An Opinion Piece from the Stanford Daily

Jan 22, 2008 09:15

Op-Ed: Using Abortion
January 22, 2008
By John and Mary Felstiner

If the well-tended patch of grass opposite the Stanford Bookstore is pierced with white crosses today, we once again find ourselves treated to a misuse of history and analogy. For several years, on the Jan. 22 anniversary of Roe v. Wade, the landmark 1973 Supreme Court case on abortion rights, a group called Stanford Students for Life (SSFL) has shown itself profoundly aware that their display of crosses connoted a literal graveyard. This awareness made their display all the more dismaying.
In anyone conscious of wars past and present, a peaceful bright green field studded with lines of crosses must evoke military cemeteries harboring soldiers actually killed while serving their countries - like the 3,929 Americans killed so far in Iraq. SSFL has exploited this tragic reality to shock us with what they consider a simple absolute: the killing of human beings.

Of course anyone has the right to organize a demonstration on the question of abortion. The Daily has correctly referred to “fetuses...legally aborted” since 1973, but debate will go on endlessly about both elements in that phrase: the status of fetuses, especially for months before the “quickening,” and the legality of what opponents label a moral evil.

What we deplore is the use of false and sensational analogies, which are a poor way to “educate people,” as Students for Life claim to be doing in simulating a military cemetery. Ken Burns’ recent documentary should provide enough detail to see an absolute difference between the deaths of soldiers or the slaughter of Jewish babies, on the one hand, and on the other hand, mothers, parents and families, often making vital choices to complete an education or care for their children or their health - choices supported by a democratic majority standing for the privacy of women’s rights. By the same right, women may choose to entrust a newborn to adoption.

Analogy-mongering often drives together opposites. Entering “abortion” and “Holocaust” on Google turns up countless sites that flaunt this dubious connection. An active organization called “Survivors” appeals to “Survivors of the Abortion Holocaust,” and elsewhere online you can buy your “Abortion Holocaust Baseball Jersey.” We also find deplorable, for that matter, the term “Silent Holocaust” applied by some voices in Orthodox Judaism to intermarriage - or any misuse of the massive organized murder of one group by another to condemn personal choices.

Both of us signing this opinion piece grew up during the war - and as it happens, both of us are teaching courses on the Holocaust at Stanford this year. SSFL claims that its cemetery is for “victims of Roe,” but as we know from the Nazis and other totalitarian tyrants, victims have perpetrators.

Do so-called “pro-life” advocates mean to brand women, who have various life-cherishing reasons to undertake a legal abortion, as killers?
At last Saturday’s “Walk for Life” in San Francisco, where SSFL was represented, posters announced “Peace / Life / Love / Babies” - as if these were not core concerns of the pro-choice majority.

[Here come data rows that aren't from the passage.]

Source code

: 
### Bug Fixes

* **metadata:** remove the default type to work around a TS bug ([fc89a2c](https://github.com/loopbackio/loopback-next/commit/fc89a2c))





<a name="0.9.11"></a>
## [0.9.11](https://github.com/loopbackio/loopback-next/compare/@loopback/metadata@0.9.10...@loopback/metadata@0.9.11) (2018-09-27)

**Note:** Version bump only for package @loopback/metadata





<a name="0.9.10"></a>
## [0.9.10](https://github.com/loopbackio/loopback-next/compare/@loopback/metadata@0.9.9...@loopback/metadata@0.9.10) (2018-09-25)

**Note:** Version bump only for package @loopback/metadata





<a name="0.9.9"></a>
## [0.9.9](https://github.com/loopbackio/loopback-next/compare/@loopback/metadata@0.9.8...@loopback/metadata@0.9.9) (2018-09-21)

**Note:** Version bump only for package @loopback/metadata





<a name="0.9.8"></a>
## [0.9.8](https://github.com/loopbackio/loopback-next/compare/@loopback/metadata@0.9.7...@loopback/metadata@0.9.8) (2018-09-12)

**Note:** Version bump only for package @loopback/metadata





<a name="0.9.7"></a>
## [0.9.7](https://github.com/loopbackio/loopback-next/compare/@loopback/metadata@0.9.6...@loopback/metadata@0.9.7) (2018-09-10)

Surely many if not most Christians would deplore the contempt for pregnant women implied by tying them to crosses in a cemetery. One year, with irony, we asked someone staffing the display table whether fetuses aborted by Jewish women, for instance, were considered equally lamentable, and were told, “Oh, I think we didn’t have enough wood.” At the same time, SSFL insists their crosses have no “religious significance,” which makes no sense.

In an effort to bolster its cause, SSFL and a group called “Feminists for Life” summon up early American activists for women’s rights, who spoke against abortion. But this too betrays a misguided historical viewpoint. Those late 19th century judgments reflected a sense that “abortion symbolized an undue burden on women, who alone paid the price of unwanted pregnancies,” according to Professor Estelle Freedman in “Feminism, Sexuality, and Politics.” To understand modern feminism, she points to “historical changes in the nature of work and family,” such as the 1960s’ “growth of dual-wage-earning families who desired to limit and space births.”

The debate will go on. But as long as one side insists on a moral absolute of “killing,” for which they alone possess the one true definition; as long as their movement tries to seize and co-opt that word “life”; as long as they would totally dictate the rights of others - well, we’re still in trouble. Do we want, by making abortion illegal, girls and women once again bending metal hangers, or undergoing sometimes fatal backdoor measures?

Any equating of legally terminated pregnancies with tragic loss of life, at the hands of soldiers or murderers, brings tears of anger and desperation. Let us hope this has come to an end.

John and Mary Felstiner co-authored this piece. John Felstiner is an English professor at Stanford, and Mary Felstiner is an emerita history professor at the San Francisco State University and a visiting history professor at Stanford.